### Records to process

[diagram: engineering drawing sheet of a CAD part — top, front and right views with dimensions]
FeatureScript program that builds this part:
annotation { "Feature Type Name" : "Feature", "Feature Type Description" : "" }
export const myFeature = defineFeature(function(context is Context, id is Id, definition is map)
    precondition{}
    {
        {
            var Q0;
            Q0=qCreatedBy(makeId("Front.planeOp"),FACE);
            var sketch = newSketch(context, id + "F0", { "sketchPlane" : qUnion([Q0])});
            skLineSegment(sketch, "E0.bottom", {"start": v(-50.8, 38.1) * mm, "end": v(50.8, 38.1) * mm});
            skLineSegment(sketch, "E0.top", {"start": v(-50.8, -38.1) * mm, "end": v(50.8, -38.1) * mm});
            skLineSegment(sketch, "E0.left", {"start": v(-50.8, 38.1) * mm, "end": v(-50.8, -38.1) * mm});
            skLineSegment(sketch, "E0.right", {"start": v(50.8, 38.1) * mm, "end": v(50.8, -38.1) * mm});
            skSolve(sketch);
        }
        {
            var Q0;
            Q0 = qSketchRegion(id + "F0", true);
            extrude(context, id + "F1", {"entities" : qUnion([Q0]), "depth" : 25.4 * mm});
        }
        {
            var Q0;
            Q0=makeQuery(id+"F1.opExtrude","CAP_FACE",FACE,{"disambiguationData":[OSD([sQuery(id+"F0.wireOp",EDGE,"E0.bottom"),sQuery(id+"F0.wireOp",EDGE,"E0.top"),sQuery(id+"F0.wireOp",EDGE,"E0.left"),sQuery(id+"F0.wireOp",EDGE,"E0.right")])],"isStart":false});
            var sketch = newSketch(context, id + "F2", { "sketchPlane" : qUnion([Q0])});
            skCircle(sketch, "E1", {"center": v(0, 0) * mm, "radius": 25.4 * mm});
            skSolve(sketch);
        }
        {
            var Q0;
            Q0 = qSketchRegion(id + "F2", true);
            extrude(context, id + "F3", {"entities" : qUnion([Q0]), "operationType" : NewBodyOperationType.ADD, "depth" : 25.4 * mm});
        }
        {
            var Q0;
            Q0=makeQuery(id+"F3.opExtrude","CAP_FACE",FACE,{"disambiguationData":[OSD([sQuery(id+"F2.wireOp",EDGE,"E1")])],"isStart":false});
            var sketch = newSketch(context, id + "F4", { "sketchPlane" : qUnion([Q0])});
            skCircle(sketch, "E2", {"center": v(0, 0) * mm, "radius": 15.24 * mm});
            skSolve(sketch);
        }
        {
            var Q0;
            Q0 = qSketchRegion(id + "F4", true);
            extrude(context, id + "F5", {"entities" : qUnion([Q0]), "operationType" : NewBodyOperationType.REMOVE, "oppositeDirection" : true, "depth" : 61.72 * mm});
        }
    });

######
### Records to process

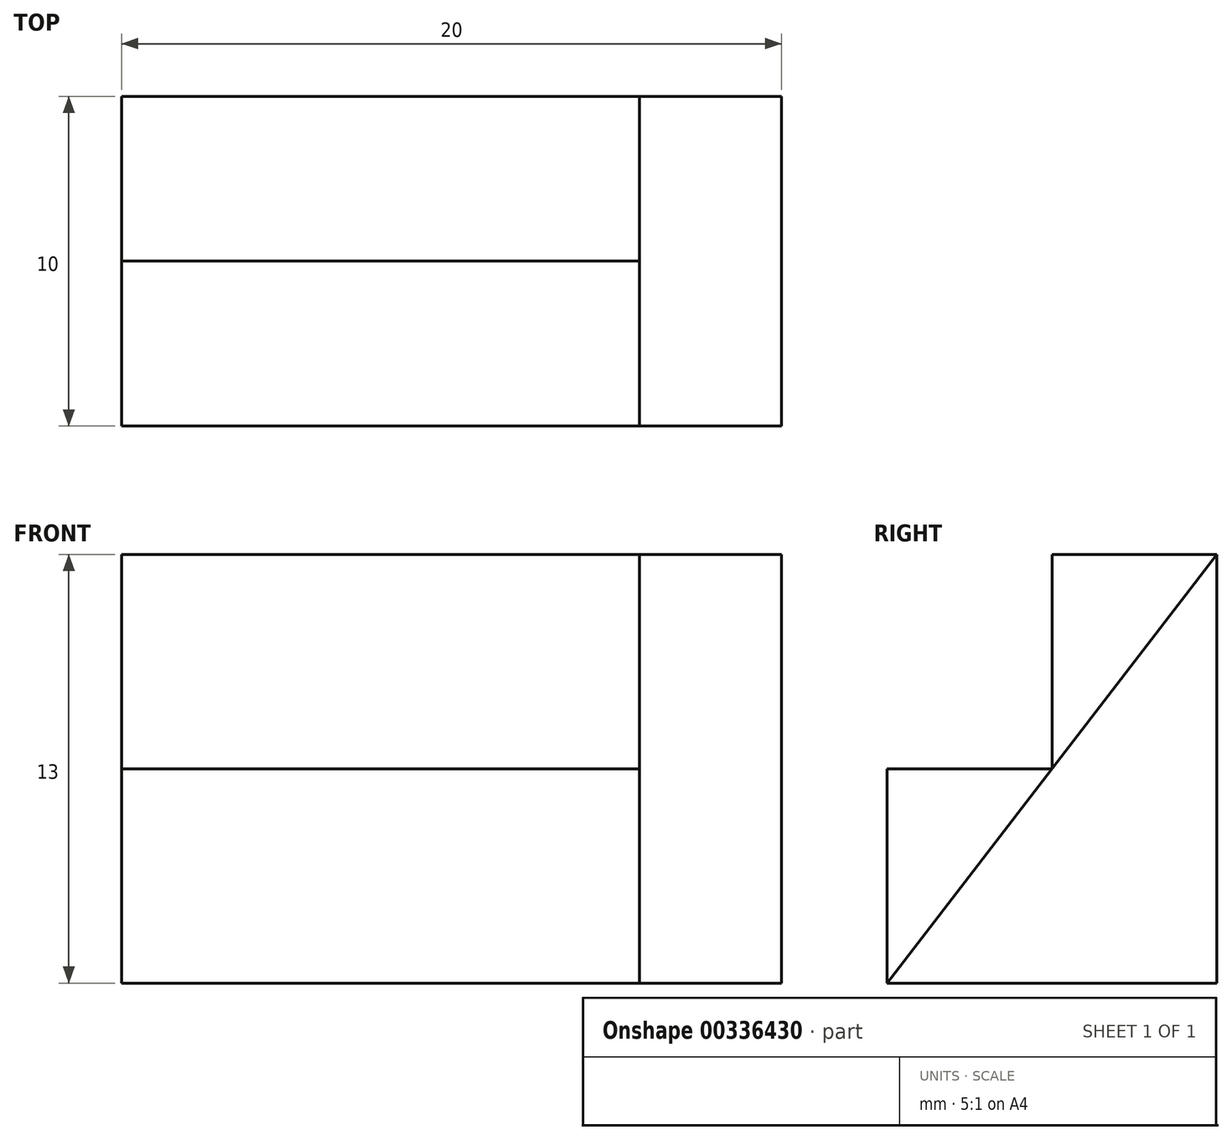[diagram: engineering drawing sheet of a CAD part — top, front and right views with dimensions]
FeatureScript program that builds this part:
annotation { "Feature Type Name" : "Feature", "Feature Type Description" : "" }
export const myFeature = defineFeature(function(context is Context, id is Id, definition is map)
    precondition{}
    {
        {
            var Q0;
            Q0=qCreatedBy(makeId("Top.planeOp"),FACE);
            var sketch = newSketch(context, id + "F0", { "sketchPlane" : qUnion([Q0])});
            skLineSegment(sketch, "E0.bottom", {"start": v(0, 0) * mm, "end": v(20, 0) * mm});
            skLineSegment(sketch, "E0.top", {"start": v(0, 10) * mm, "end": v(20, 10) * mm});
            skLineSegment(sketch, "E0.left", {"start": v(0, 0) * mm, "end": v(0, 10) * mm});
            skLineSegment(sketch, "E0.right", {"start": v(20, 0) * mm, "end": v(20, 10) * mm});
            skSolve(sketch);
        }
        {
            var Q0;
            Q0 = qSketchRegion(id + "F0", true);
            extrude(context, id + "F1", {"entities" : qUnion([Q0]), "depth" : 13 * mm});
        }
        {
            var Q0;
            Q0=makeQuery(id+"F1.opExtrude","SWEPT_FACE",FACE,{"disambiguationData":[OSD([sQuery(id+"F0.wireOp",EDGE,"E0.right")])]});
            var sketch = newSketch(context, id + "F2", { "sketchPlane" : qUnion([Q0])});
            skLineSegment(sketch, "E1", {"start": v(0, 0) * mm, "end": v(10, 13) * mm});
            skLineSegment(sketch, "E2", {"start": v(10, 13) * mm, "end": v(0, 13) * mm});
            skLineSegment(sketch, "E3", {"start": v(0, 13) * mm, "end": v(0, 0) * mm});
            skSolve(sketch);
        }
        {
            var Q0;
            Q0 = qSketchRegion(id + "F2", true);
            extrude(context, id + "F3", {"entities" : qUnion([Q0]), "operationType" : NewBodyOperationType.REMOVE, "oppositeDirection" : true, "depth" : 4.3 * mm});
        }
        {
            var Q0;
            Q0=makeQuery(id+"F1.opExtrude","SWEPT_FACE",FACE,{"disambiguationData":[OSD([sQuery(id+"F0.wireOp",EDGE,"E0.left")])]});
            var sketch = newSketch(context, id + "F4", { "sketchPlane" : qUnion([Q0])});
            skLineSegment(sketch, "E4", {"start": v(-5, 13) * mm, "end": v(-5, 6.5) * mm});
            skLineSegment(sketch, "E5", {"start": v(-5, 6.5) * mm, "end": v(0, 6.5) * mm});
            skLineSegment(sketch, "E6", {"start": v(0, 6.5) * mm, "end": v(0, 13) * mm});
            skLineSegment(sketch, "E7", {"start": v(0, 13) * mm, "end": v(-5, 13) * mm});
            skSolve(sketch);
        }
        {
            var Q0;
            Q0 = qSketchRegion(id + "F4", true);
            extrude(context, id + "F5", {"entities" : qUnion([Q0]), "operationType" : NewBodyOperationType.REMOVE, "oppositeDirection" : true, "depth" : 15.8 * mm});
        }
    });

######

_Exercise requirements_. Pull out every line of the records above that contains the string "planeOp", matching its case exactly.

_Answer below_.
            Q0=qCreatedBy(makeId("Front.planeOp"),FACE);
            Q0=qCreatedBy(makeId("Top.planeOp"),FACE);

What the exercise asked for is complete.